Issue 41, 2 May 2011

 

Contemplating the life of Hone Heke Ngapua - a personal reflection:

 

Paul Moon, Ngapua: The Political Life of Hone Heke Ngapua, MHR (Auckland: David Ling, 2006)

 

Hone Heke Ngapua was born in Kaikohe, Tai Tokerau, in1869 to parents of distinguished Ngapuhi, Ngati Whatua and East Coast lineage. His paternal grandfather was brother to Hone Heke, and his gt-gt-grandfather was the noted warrior Pokaia (who was Hone Heke’s grandfather). Schooled at Omanaia and Kawakawa Native schools, and then at St Stephens Anglican in Parnell, Ngapua became a key leader of the pan-iwi Kotahitanga (‘unity’) parliament movement and its foremost advocate in the House of Representatives in the 1890s after being elected the Member for Northern Maori.

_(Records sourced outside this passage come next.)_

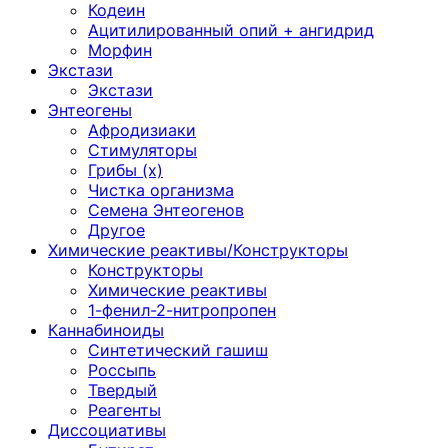
Кодеин
Ацитилированный опий + ангидрид
Морфин
Экстази
Экстази
Энтеогены
Афродизиаки
Стимуляторы
Грибы (х)
Чистка организма
Семена Энтеогенов
Другое
Химические реактивы/Конструкторы
Конструкторы
Химические реактивы
1-фенил-2-нитропропен
Каннабиноиды
Синтетический гашиш
Россыпь
Твердый
Реагенты
Диссоциативы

He was opposed in the House by Sir James Carroll at least in part for the movement's aspirations for autonomy (or semi-autonomy), though he later worked with Carroll and Ngata on native land reform in the early 1900s, once he saw that the aims of Kotahitanga were too ambitious for those times. His political star continued to shine, though it dimmed somewhat before his untimely death from tuberculosis at the age of 39.